The Fedora 15 release notes have this to say about the Robotics Suite:
Fedora 15 now includes the Robotics Suite, a collection of packages that provides a usable out-of-the-box robotics development and simulation environment. This ever-growing suite features up-to-date robotics frameworks, simulation environments, utility libraries, and device support, and consolidates them into an easy-to-install package group. Visit http://fedoraproject.org/wiki/Robotics for more details.
In a nutshell, the Fedora Robotics SIG has been working hard over the past few releases to create a fast and easy way to dive into robotics development, for newbies and seasoned developers alike.  The first visible result of this effort is the Fedora Robotics Suite, a package group that brings together many different robotics related libraries to make it as easy as possible for developers to use Fedora in their robotics projects.

Why is the suite needed?
The open-source robotics scene is diverse, consisting of vast amounts of independent libraries and frameworks that can be used for all kinds of robotics tasks.  Unfortunately, the robotics develpment community is small enough that even some of the largest and most well-known software packages are still "niche" packages in the scope of a large Linux distribution, often with only a handful of developers upstream.

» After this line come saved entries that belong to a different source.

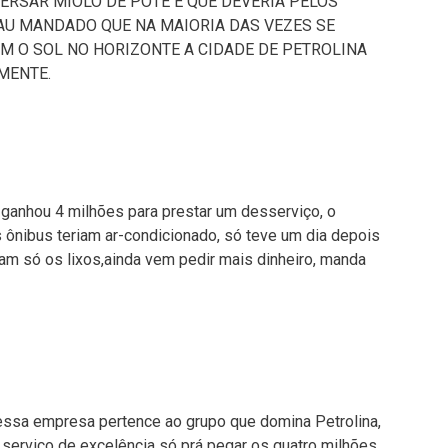
ERSAR MIOLO DE POTE E QUE DEVERIA PELOS
AU MANDADO QUE NA MAIORIA DAS VEZES SE
M O SOL NO HORIZONTE A CIDADE DE PETROLINA
MENTE.
ganhou 4 milhões para prestar um desserviço, o
ônibus teriam ar-condicionado, só teve um dia depois
am só os lixos,ainda vem pedir mais dinheiro, manda
, essa empresa pertence ao grupo que domina Petrolina,
serviço de excelência só prá pegar os quatro milhões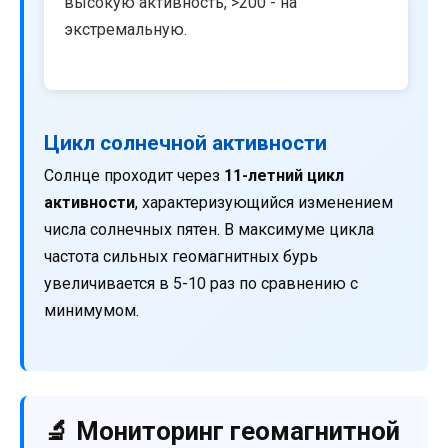
высокую активность, >200 - на
экстремальную.
Цикл солнечной активности
Солнце проходит через
11-летний цикл
активности
, характеризующийся изменением
числа солнечных пятен. В максимуме цикла
частота сильных геомагнитных бурь
увеличивается в 5-10 раз по сравнению с
минимумом.
🔬 Мониторинг геомагнитной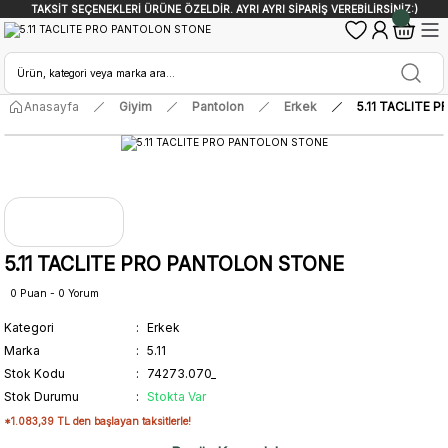
TAKSİT SEÇENEKLERİ ÜRÜNE ÖZELDİR. AYRI AYRI SİPARİŞ VEREBİLİRSİNİZ:)
Anasayfa
Giyim
Pantolon
Erkek
5.11 TACLITE
5.11 TACLITE PRO PANTOLON STONE
0 Puan - 0 Yorum
Kategori
Erkek
Marka
5.11
Stok Kodu
74273.070_
Stok Durumu
Stokta Var
*1.083,39 TL den başlayan taksitlerle!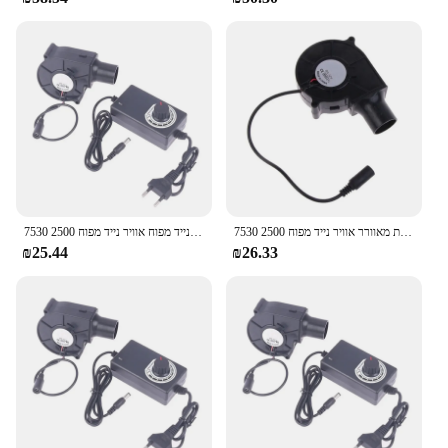
7530 מריחה מתכת מאוורר אוויר נייד מפוח 2500r צנטריפוגלי אוויר קריר מאוורר bbq סרט חם
7530 מריחה מתכת נייד מפוח אוויר נייד מפוח 2500r צנטריפוגלי אוויר קריר מאוורר bbq
₪25.44
₪26.33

These factors add up to several problems that the Robotics Suite aims to alleviate:
  • Software is difficult to configure and install.  This is mostly a problem for users who aren't familiar with Linux development and are diving in headfirst.  A short visit to many small projects' mailing lists can tell you: if the configuration and installation process for a software component is complex, or the process isn't well documented, new users can be put off by the hurdle of getting their software environment set up, long before any development can take place.  Our goal is to streamline the process by doing the hard work for you in the context of robotics-related software.

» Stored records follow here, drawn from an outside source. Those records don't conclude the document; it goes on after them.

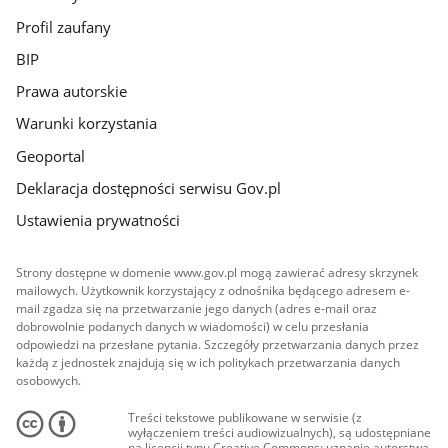
Profil zaufany
BIP
Prawa autorskie
Warunki korzystania
Geoportal
Deklaracja dostępności serwisu Gov.pl
Ustawienia prywatności
Strony dostępne w domenie www.gov.pl mogą zawierać adresy skrzynek
mailowych. Użytkownik korzystający z odnośnika będącego adresem e-
mail zgadza się na przetwarzanie jego danych (adres e-mail oraz
dobrowolnie podanych danych w wiadomości) w celu przesłania
odpowiedzi na przesłane pytania. Szczegóły przetwarzania danych przez
każdą z jednostek znajdują się w ich politykach przetwarzania danych
osobowych.
Treści tekstowe publikowane w serwisie (z
wyłączeniem treści audiowizualnych), są udostępniane
na licencji typu Creative Commons: uznanie autorstwa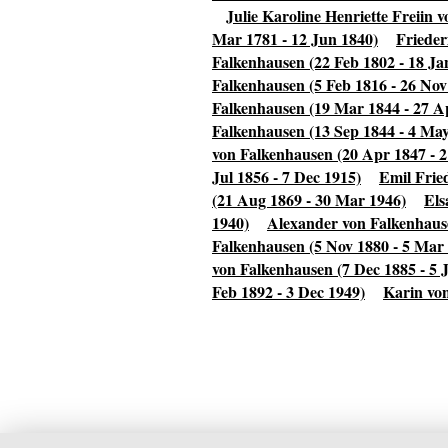
Julie Karoline Henriette Freiin 
Mar 1781 - 12 Jun 1840)
Frieder
Falkenhausen (22 Feb 1802 - 18 Ja
Falkenhausen (5 Feb 1816 - 26 Nov
Falkenhausen (19 Mar 1844 - 27 A
Falkenhausen (13 Sep 1844 - 4 Ma
von Falkenhausen (20 Apr 1847 - 
Jul 1856 - 7 Dec 1915)
Emil Frie
(21 Aug 1869 - 30 Mar 1946)
Els
1940)
Alexander von Falkenhause
Falkenhausen (5 Nov 1880 - 5 Mar
von Falkenhausen (7 Dec 1885 - 5 J
Feb 1892 - 3 Dec 1949)
Karin von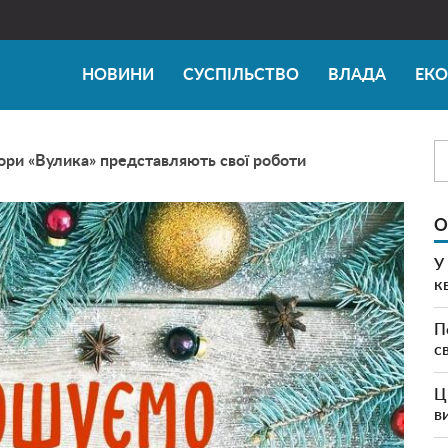
НОВИНИ
СУСПІЛЬСТВО
ВЛАДА
ЕК
тори «Вулика» представляють свої роботи
О
У
к
П
с
Ц
в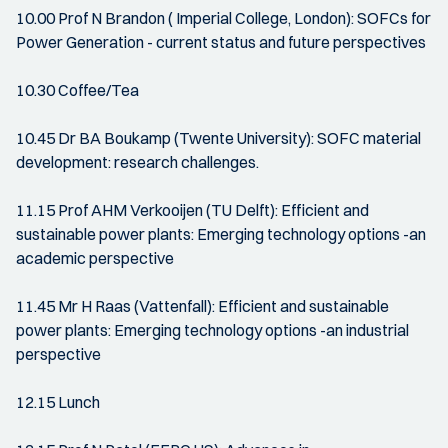
10.00 Prof N Brandon ( Imperial College, London): SOFCs for
Power Generation - current status and future perspectives
10.30 Coffee/Tea
10.45 Dr BA Boukamp (Twente University): SOFC material
development: research challenges.
11.15 Prof AHM Verkooijen (TU Delft): Efficient and
sustainable power plants: Emerging technology options -an
academic perspective
11.45 Mr H Raas (Vattenfall): Efficient and sustainable
power plants: Emerging technology options -an industrial
perspective
12.15 Lunch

  • Software has too many dependencies.  Many robotics-related programs have critical dependencies on small or fledgling libraries that otherwise have little use to the Linux community in general.  For example, the Point Cloud Library (currently under review) depends on the cminpack, flann, and eigen3 libraries.  We want to make sure all of these are available with Fedora to spare the users the time-consuming process of finding, building, troubleshooting, and installing all of these small dependencies.

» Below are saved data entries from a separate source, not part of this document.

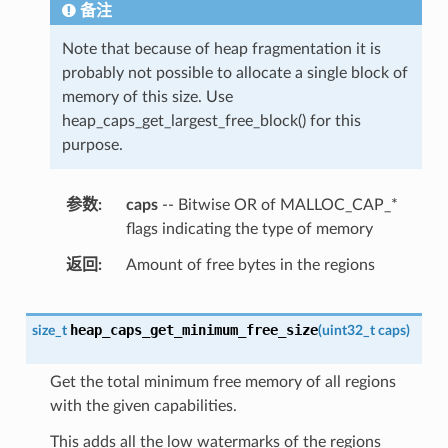
备注
Note that because of heap fragmentation it is
probably not possible to allocate a single block of
memory of this size. Use
heap_caps_get_largest_free_block() for this
purpose.
参数
caps
-- Bitwise OR of MALLOC_CAP_*
flags indicating the type of memory
返回
Amount of free bytes in the regions
heap_caps_get_minimum_free_size
size_t
(
uint32_t
caps
)
Get the total minimum free memory of all regions
with the given capabilities.
This adds all the low watermarks of the regions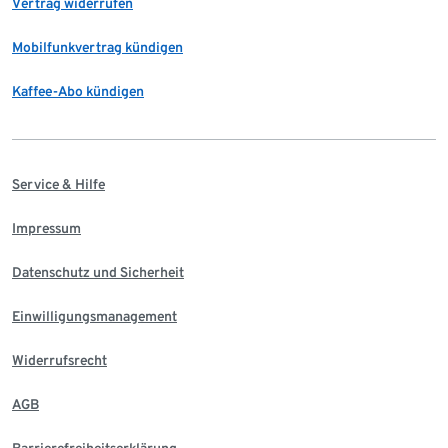
Vertrag widerrufen
Mobilfunkvertrag kündigen
Kaffee-Abo kündigen
Service & Hilfe
Impressum
Datenschutz und Sicherheit
Einwilligungsmanagement
Widerrufsrecht
AGB
Barrierefreiheitserklärung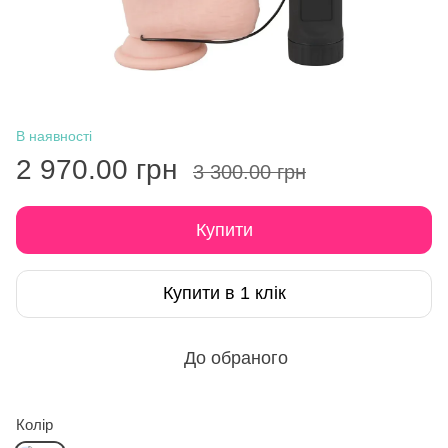
В наявності
2 970.00 грн
3 300.00 грн
Купити
Купити в 1 клік
До обраного
Колір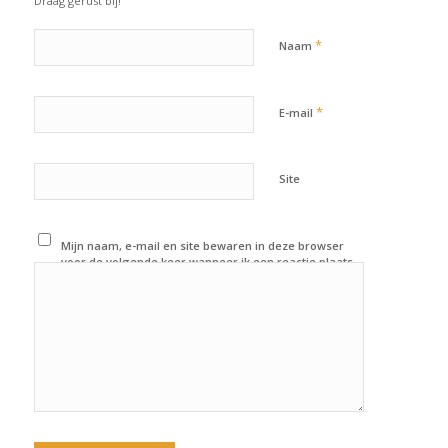
Draag gerust bij!
*
Naam
*
E-mail
Site
Mijn naam, e-mail en site bewaren in deze browser
voor de volgende keer wanneer ik een reactie plaats.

  • Software doesn't build properly with Fedora's system libraries.  Fedora leads the way in software versions with the latest and greatest packages from upstream.  Often, developers of smaller libraries are only testing their packages against the set of libraries on their own machine, and may be oblivious to build errors resulting from newer system libraries.  The Robotics SIG encounters these errors during packaging and updates and works with upstream to correct the issues.
Basically we want to extend the benefits of pre-packaged software to the robotics community, and in the process make Fedora the distribution of choice for robotics developers.
    What's in the suite?
    As noted at http://fedoraproject.org/wiki/Robotics, the Robotics Suite currently includes several large-scale robotics frameworks and simulators, including Fawkes, Player, Stage, and the RoboCup Soccer Simulator.  The Robotics Suite also consists of many specialized libraries like libphidget and libkni that interact with sensors and actuators, libraries like mrpt and openni that implement specialized algorithms for things like motion planning and image processing, and IDEs like Eclipse and Arduino to make code development easier.


    What's next?
    The Robotics Suite is a big milestone for the Robotics SIG, but we've got plenty of grand plans for future Fedora releases.  We'd like to create an official Robotics Spin for future releases to make it even easier to sample and use the Robotics Suite, in the home or the classroom, without having to go through the whole install process.  We are also sponsoring a Google Summer of Code student to create educational robotics software for new users that takes advantage of the packages available in the Robotics Suite.  Finally, we're always hard at work packaging new and interesting robotics-related software for the Fedora community.